**Selected excerpt**
Today we are thinking about how we speak to one another. Jesus and his apostles had a lot to say about this. The majority of the negatively framed “one another” passages in the New Testament instruct us how not to speak to one another in Christ’s Church. And it’s one of these passages I want us to focus on today; James chapter 4:11-12. This passage is helpful because although it deals with one specific aspect of how we are to speak to one another, it does so by getting to the heart of speech in the church. It can build for us foundations which will serve to shape all our speech with one another in the church.
JAMES 4 INTRO
So, let’s read James chapter 4:11-12: “Brothers and sisters, do not speak evil against one another. The one who speaks against a brother or sister or judges a brother or sister, speaks evil against the law and judges the law. But if you judge the law, you are not a doer of the law but a judge. There is only one Lawgiver and Judge, he who is able to save and to destroy. But you—who are you to judge your neighbour?”
I want to focus on two aspects of what James does here as he instructs us how to speak to one another as a church. So here’s the outline of where we’ll be going.
1) First, James shows us what is really happening when we speak evil against a brother or sister, he reads between the lines of what we say and shows us what we are really doing. There’s two parts to this: When we speak evil against a brother or sister we are judging them. And then, when we judge a brother or sister in this way we are judging the law of Christ.
2) After showing us the problem, James takes us its heart. When we speak to one another like this have forgotten who we are, who we are meant to be. Again this has two halves: Who are we? – We are brothers and sisters. And who are we? – We are doers not judges.
If we listen to James and realise what we are actually doing when we speak evil against a brother or sister and if realise who we really are, then our speech gets sorted out. If these foundations are in place, then how we speak with one another will be on solid ground.

**Problem set**
[1] From the sermon excerpt on James 4:11-12, extract word for word the part that opens with the words containing "1) First, James" and closes with "doers not judges.".
[2] Answer these about the sermon excerpt on speech in the church:
(a) Which chapter and verses of James does the sermon focus on?
(b) In the outline's first point, what does James say we are doing to a brother or sister when we speak evil against them?
(c) In the outline's second point, what two answers are given to the question "who are we?"

**Extracted material**
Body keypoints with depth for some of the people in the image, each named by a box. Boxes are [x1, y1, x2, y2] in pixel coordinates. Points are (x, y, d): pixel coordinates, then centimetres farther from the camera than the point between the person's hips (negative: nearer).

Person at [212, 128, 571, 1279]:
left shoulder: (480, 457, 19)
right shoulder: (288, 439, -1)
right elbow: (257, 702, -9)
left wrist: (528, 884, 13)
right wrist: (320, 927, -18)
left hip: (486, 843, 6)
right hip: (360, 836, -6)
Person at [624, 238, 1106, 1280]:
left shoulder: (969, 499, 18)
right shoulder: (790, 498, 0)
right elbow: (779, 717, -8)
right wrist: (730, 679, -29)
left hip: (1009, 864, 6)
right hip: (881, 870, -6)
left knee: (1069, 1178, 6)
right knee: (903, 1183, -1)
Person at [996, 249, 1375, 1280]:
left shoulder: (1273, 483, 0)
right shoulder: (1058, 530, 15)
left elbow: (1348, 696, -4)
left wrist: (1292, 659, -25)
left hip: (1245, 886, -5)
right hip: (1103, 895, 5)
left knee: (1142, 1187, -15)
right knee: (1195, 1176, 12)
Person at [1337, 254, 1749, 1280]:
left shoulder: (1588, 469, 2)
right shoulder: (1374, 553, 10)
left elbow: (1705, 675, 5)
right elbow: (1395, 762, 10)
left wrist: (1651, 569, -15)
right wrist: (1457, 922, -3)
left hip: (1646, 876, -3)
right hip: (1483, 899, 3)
* * *
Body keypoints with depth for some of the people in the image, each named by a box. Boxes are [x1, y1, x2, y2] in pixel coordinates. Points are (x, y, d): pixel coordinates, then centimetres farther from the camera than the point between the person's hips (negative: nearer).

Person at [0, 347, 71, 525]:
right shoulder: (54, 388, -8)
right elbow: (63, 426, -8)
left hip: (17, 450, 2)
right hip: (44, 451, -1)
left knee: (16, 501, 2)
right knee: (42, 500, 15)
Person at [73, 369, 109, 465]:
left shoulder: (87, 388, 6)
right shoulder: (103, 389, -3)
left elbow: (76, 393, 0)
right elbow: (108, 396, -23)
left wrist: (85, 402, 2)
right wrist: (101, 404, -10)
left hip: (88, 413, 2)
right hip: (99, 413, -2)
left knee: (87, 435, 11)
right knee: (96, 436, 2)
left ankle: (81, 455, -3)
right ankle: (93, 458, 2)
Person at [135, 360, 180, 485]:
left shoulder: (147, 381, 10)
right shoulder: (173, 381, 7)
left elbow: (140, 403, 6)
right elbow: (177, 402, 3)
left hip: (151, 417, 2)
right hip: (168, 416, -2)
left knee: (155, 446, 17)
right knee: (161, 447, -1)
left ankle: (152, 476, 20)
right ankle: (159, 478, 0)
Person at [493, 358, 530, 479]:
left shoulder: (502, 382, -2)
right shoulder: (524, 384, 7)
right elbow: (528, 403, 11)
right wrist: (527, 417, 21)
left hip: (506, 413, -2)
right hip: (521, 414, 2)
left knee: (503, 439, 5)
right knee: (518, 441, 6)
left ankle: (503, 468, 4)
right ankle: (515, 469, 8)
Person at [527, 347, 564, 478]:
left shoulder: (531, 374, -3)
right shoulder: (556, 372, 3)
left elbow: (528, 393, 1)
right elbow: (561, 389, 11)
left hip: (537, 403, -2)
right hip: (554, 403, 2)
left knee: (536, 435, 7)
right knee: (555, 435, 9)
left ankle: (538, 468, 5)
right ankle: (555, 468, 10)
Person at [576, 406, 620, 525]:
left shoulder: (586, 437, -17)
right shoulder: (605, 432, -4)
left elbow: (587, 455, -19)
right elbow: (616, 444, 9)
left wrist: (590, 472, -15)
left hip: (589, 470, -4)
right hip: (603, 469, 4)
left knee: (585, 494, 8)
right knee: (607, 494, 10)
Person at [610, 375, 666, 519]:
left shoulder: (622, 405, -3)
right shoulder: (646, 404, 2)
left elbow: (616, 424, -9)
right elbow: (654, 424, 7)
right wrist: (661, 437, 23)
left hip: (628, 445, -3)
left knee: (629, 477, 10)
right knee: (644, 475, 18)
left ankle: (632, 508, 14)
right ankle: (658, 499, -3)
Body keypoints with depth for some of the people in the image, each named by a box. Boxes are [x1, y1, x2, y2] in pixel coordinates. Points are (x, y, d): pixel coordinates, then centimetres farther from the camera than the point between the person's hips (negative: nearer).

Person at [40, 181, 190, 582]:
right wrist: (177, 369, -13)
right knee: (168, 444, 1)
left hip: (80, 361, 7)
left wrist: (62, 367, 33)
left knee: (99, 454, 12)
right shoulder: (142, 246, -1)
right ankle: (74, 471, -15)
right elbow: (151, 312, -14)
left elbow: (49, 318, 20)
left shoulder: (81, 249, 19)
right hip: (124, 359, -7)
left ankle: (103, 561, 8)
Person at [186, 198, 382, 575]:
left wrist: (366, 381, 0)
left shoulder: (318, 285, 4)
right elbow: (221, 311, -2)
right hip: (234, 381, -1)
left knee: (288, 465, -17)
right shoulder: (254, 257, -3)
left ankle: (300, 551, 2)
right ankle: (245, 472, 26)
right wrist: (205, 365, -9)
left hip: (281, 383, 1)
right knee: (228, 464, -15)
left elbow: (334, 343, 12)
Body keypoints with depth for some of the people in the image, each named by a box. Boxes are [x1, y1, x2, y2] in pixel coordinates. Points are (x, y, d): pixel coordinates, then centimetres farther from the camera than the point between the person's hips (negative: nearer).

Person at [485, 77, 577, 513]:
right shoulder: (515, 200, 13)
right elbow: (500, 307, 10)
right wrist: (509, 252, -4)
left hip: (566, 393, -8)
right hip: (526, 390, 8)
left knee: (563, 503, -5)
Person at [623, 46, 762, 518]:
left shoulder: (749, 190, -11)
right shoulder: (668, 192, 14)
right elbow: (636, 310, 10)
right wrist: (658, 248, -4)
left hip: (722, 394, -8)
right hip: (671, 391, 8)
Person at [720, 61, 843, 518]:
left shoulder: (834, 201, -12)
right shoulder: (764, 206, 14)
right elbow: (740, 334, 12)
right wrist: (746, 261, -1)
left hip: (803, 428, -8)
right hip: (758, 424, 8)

**Responses to the tasks**
[1]
1) First, James shows us what is really happening when we speak evil against a brother or sister, he reads between the lines of what we say and shows us what we are really doing. There’s two parts to this: When we speak evil against a brother or sister we are judging them. And then, when we judge a brother or sister in this way we are judging the law of Christ.
2) After showing us the problem, James takes us its heart. When we speak to one another like this have forgotten who we are, who we are meant to be. Again this has two halves: Who are we? – We are brothers and sisters. And who are we? – We are doers not judges.

[2]
(a) James chapter 4, verses 11-12.
(b) We are judging them.
(c) We are brothers and sisters, and we are doers, not judges.